Urology specialty

Urologic Oncology

Written by Domenico Savatta, MD, FACS

What Is a Urologic Oncologist?

A urologic oncologist is a urologist who has completed additional fellowship training (typically 1–2 years) specifically focused on cancers of the urinary tract and male reproductive system. These specialists are experts in diagnosing, staging, and surgically treating urologic cancers, and they work closely with medical oncologists and radiation oncologists to coordinate comprehensive cancer care.
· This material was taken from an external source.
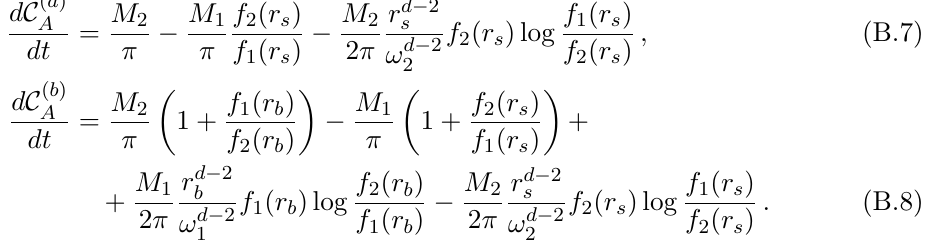
(represented by the horizontal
Fellowship training is sponsored by the Society of Urologic Oncology (SUO).

What Conditions Does a Urologic Oncologist Treat?

  • Prostate cancer — from early detection (elevated PSA, prostate biopsy) through active surveillance, surgery, and advanced or metastatic disease
  • Bladder cancer — non-muscle invasive (early stage) and muscle-invasive (advanced) bladder cancer
  • Kidney cancer (renal cell carcinoma) — small kidney masses, locally advanced tumors, and metastatic disease
  • Testicular cancer — diagnosis, surgery, and coordination of further treatment
  • Penile cancer
  • Adrenal tumors (adrenal masses, pheochromocytoma, adrenocortical carcinoma)
  • Upper tract urothelial carcinoma (cancer of the ureter or kidney lining)
  • Urethral cancer

What Procedures Does a Urologic Oncologist Perform?

Urologic oncologists perform complex cancer surgeries, many using robotic-assisted technology. These include robotic radical prostatectomy (prostate removal for cancer), robotic or open partial and radical nephrectomy (kidney removal), robotic radical cystectomy with urinary diversion (bladder removal with creation of a new way to drain urine), TURBT (removal of bladder tumors through a scope), orchiectomy (testicle removal for cancer), penectomy, adrenalectomy, and nephroureterectomy. They also administer intravesical therapies (medications placed directly into the bladder, such as BCG) and coordinate advanced cancer treatments including hormone therapy, chemotherapy, and immunotherapy.

Who Should See a Urologic Oncologist?

Anyone diagnosed with or suspected of having cancer of the prostate, bladder, kidney, testicle, penis, adrenal gland, or ureter should consider seeing a urologic oncologist. This also includes patients with an elevated PSA, an abnormal imaging finding on the kidney or bladder, or a testicular mass.